Safety: Fully guarded via preprocessor directives. Invoking the backend without compiling it first throws a clean std::runtime_error.
Phase 1 & Phase 2 Findings
Phase 1 (Measurement): Running baseline microbenchmarks on unmodified logic proved the concept, showing up to a 10x throughput improvement in isolated, highly targeted validation setups.
Phase 2 (Integration): The core plumbing is complete and reproducible. However, a broad process-wide proof-of-concept swap showed performance regressions across compile and validation metrics in quick Release runs.
Direct Benchmark Metrics (Baseline → rpmalloc PoC)
Compile Time: 1.45 ms → 2.85 ms (+96.3%)
Single-Threaded Validate: 287 ns → 480 ns (+67.3%) | Throughput dropped ~46.7%
Concurrent Validate (4 Threads): 87.4 ns → 160 ns (+83.2%)

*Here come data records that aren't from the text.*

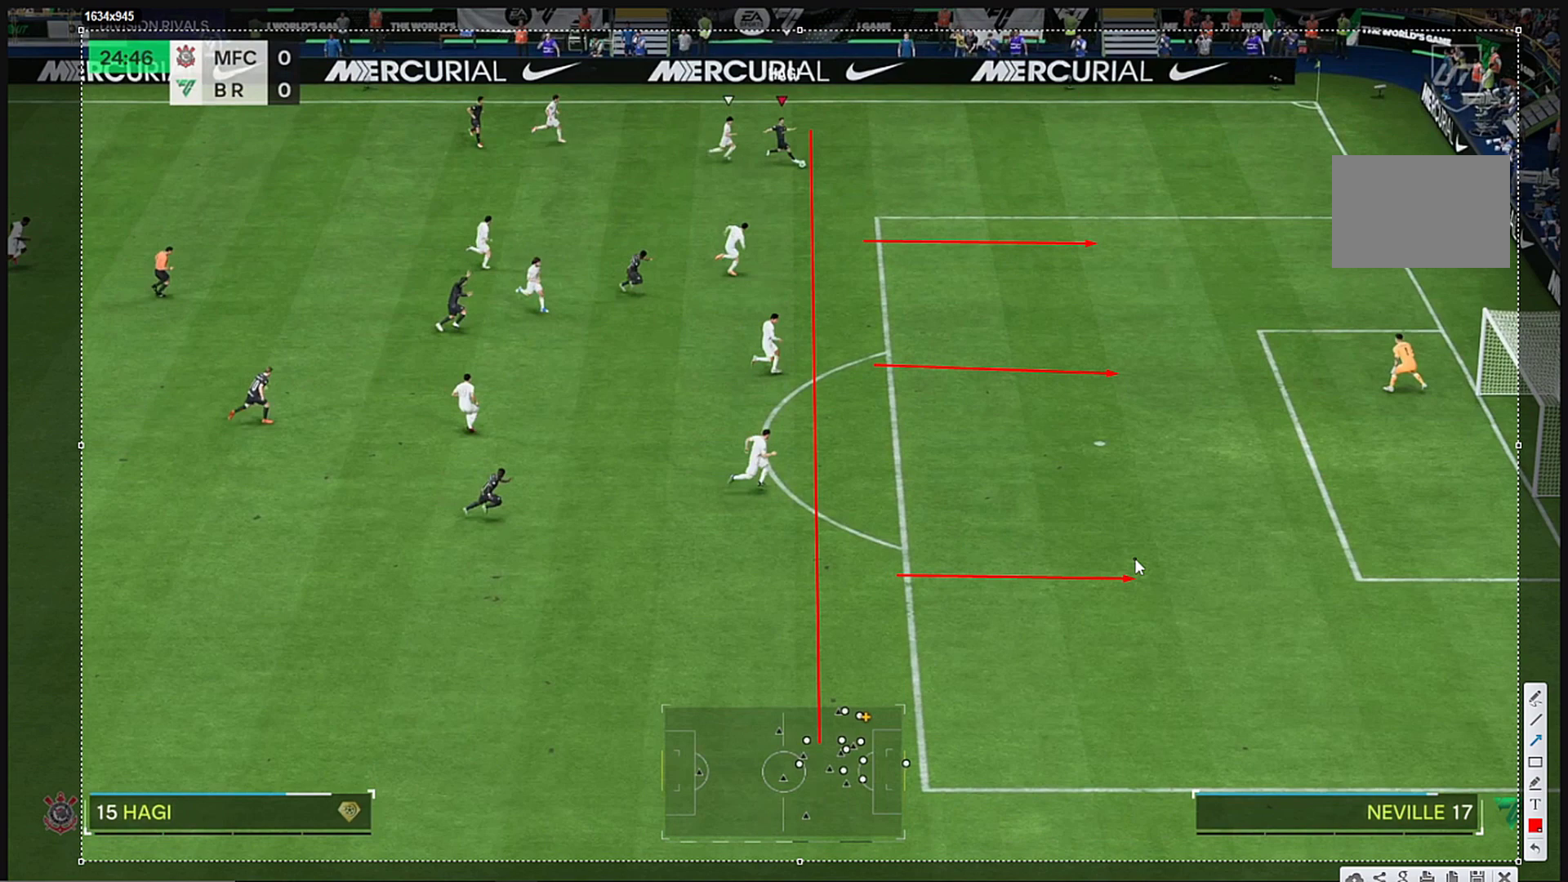
{"dt_ms": 500, "buttons": ["R2"], "left_stick": "down", "right_stick": "center", "events": []}
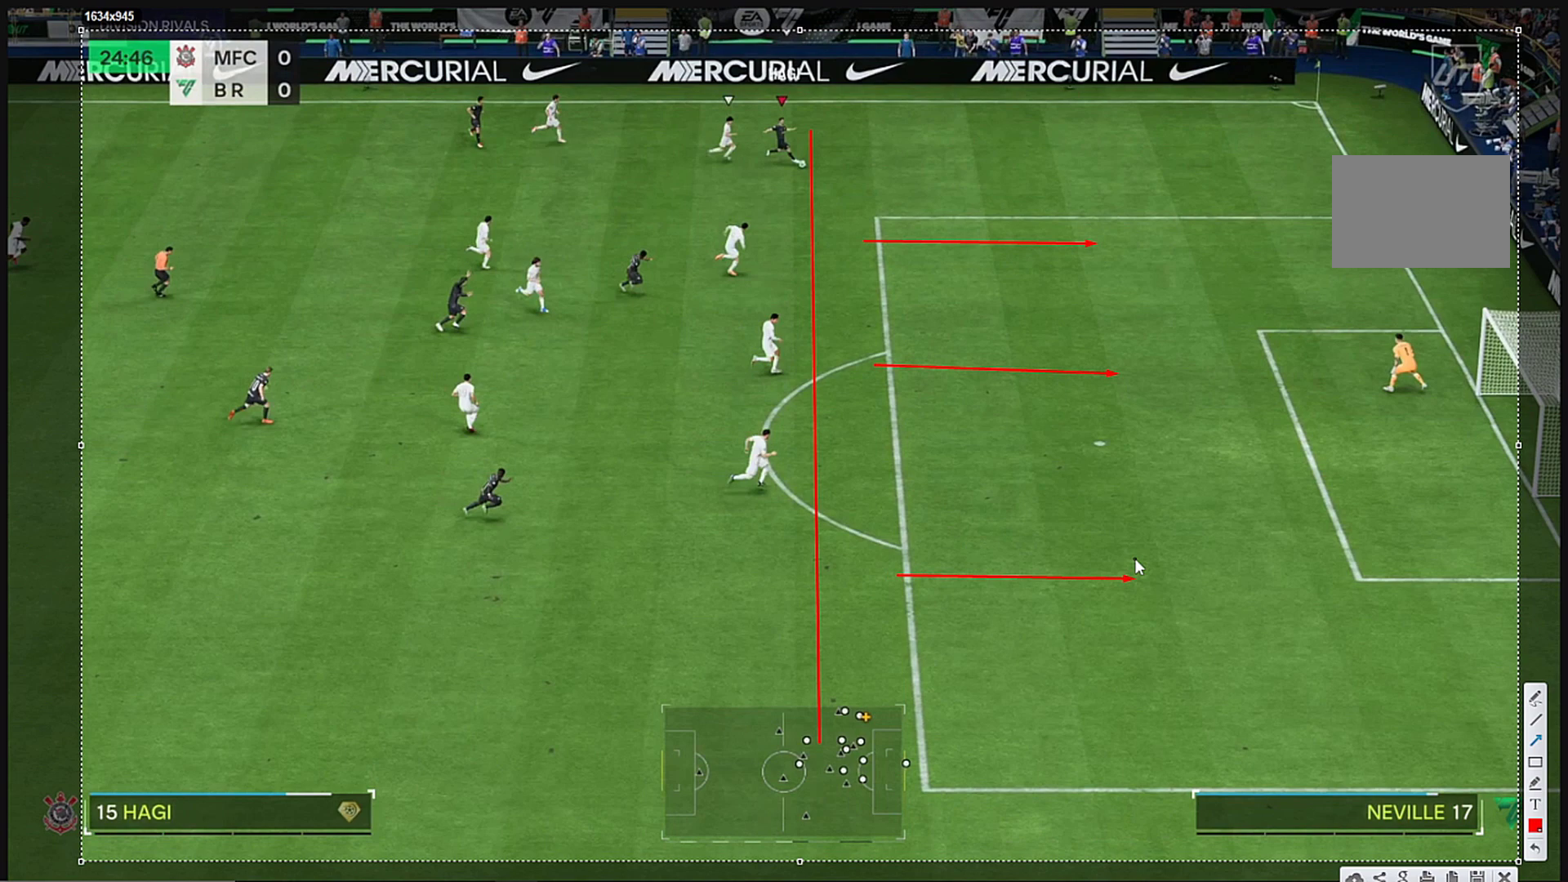
{"dt_ms": 500, "buttons": ["R2"], "left_stick": "down", "right_stick": "center", "events": []}
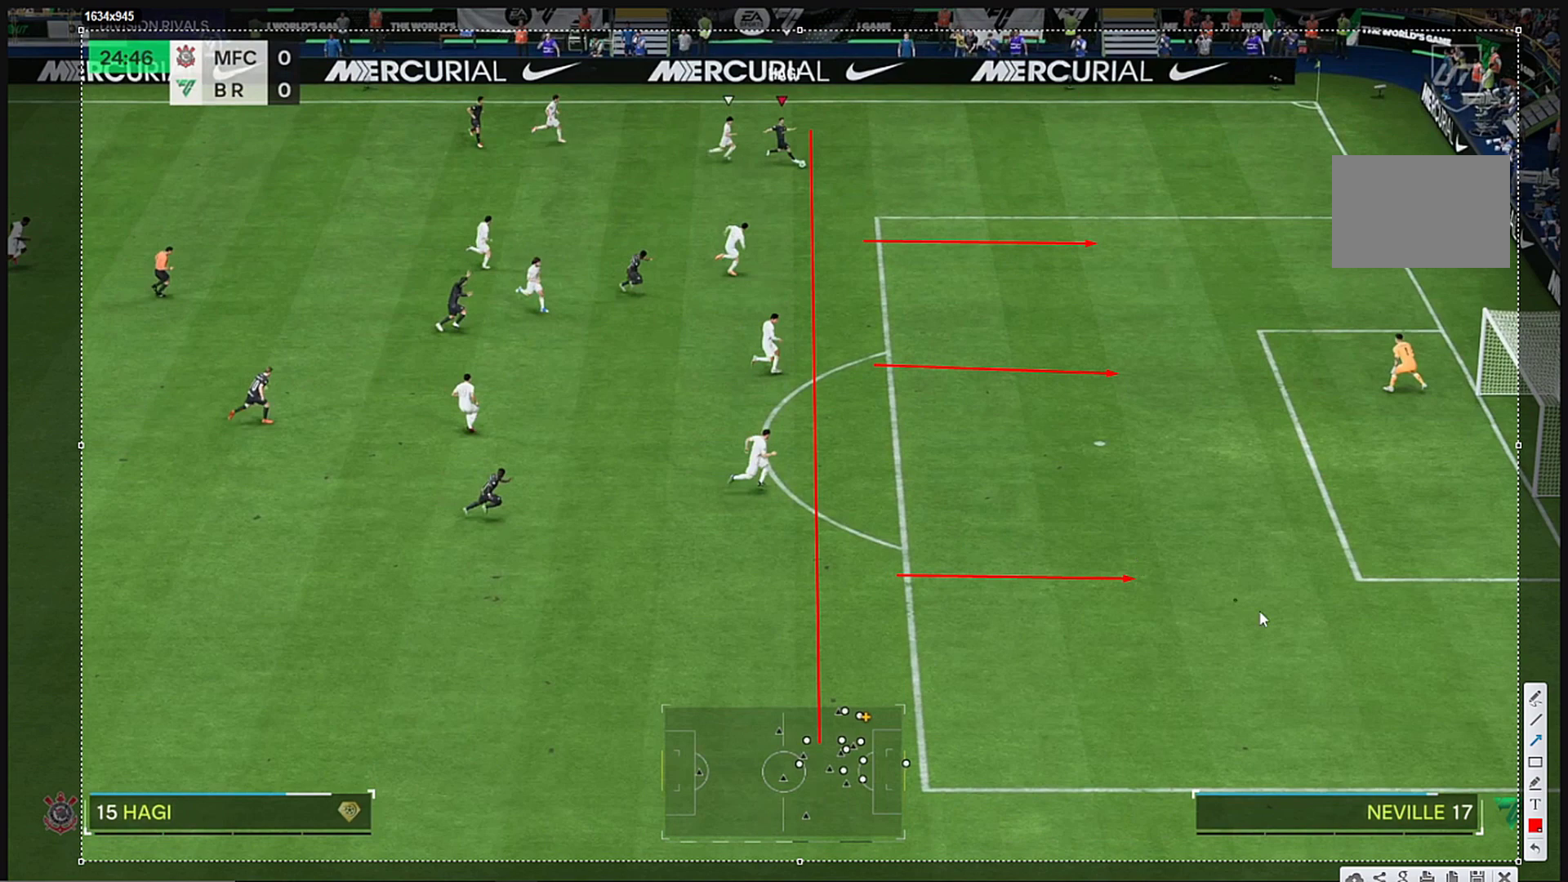
{"dt_ms": 500, "buttons": ["R2"], "left_stick": "down", "right_stick": "center", "events": []}
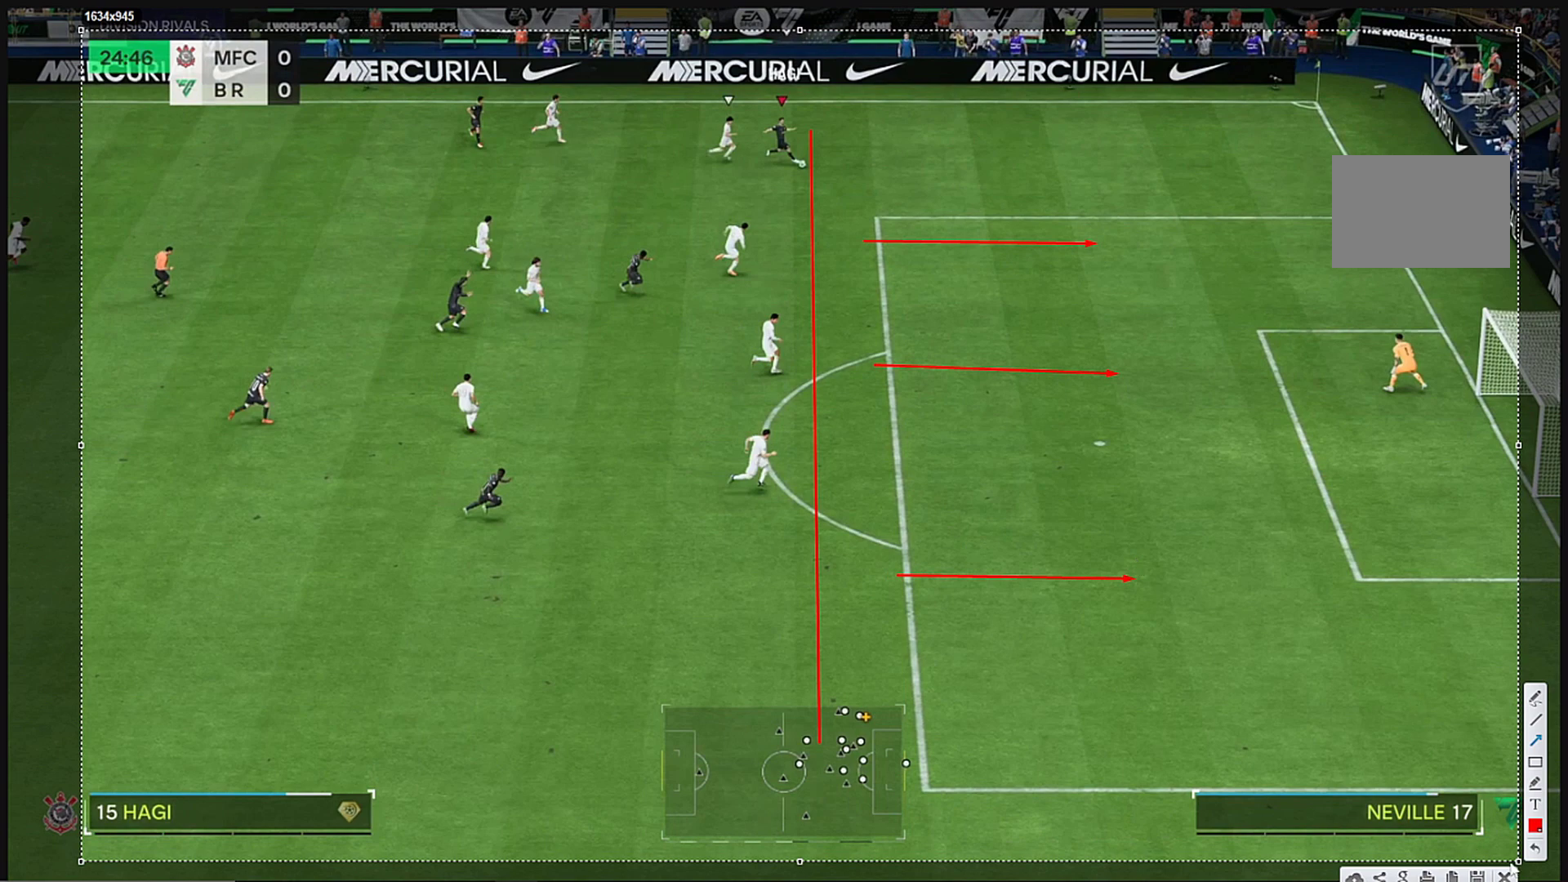
{"dt_ms": 500, "buttons": ["R2"], "left_stick": "down", "right_stick": "center", "events": []}
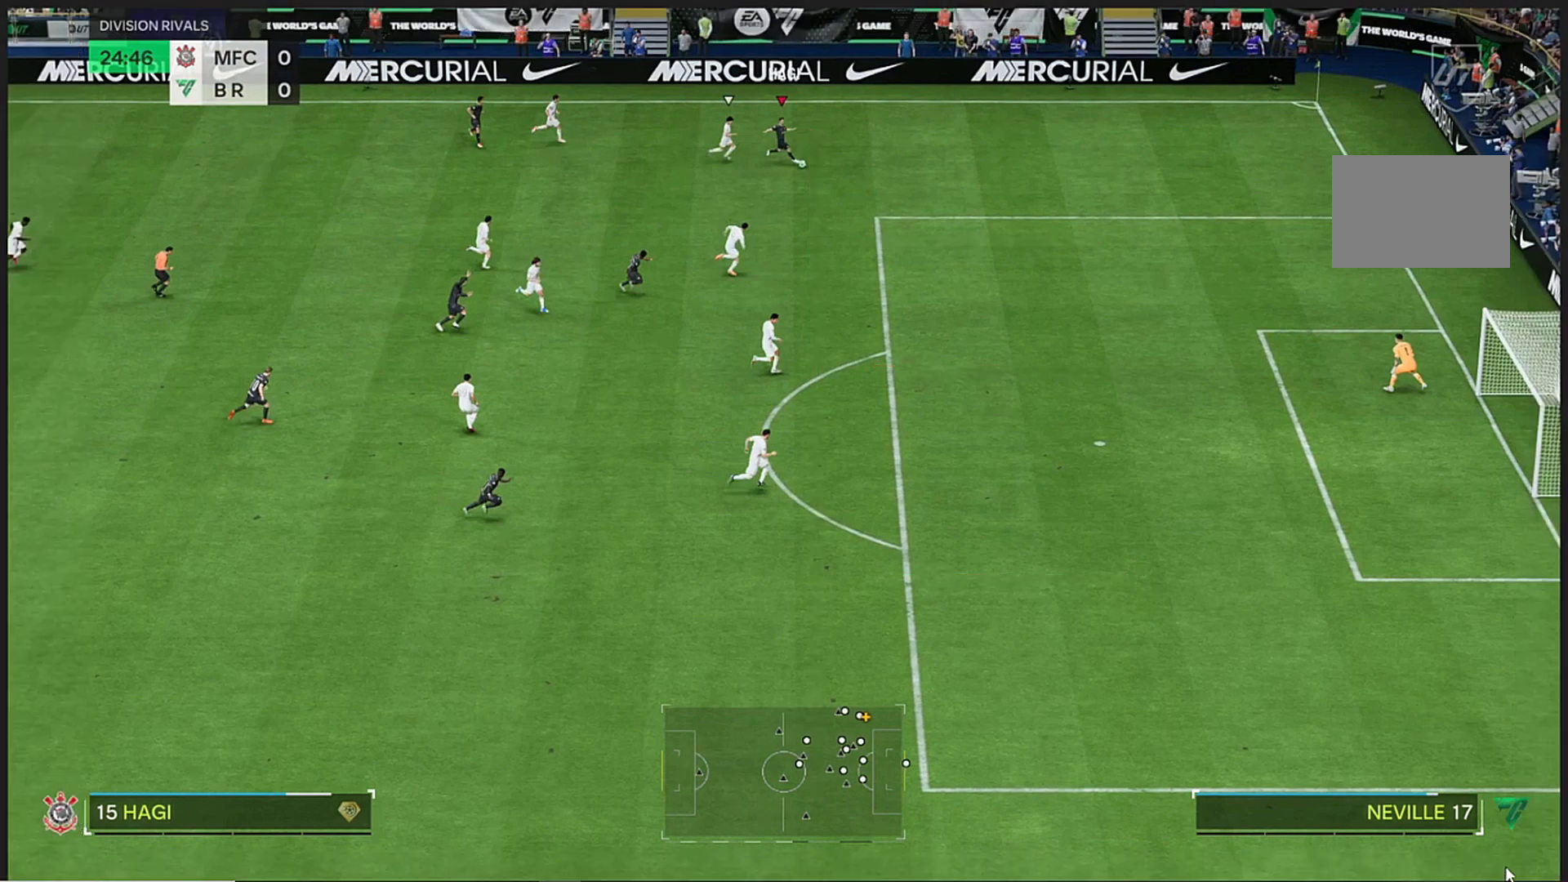
{"dt_ms": 500, "buttons": ["R2"], "left_stick": "down", "right_stick": "center", "events": []}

Concurrent Validate (8 Threads): 58.8 ns → 78.2 ns (+33.0%)
suggestions
Next step: Targeted PMR (polymorphic memory resources) implementation on specific compiler hotspots to isolate performance gains.
First-Time Contributor Note
This is my first pull request on this repository, so I would love to get your constructive criticism, feedback on the styling, or any architectural suggestions you have. If there are specific compiler modules or high-churn data streams you think I should look at next for a targeted PMR implementation, let me know. I am really eager to explore the codebase further and see where else this allocator layer can add value.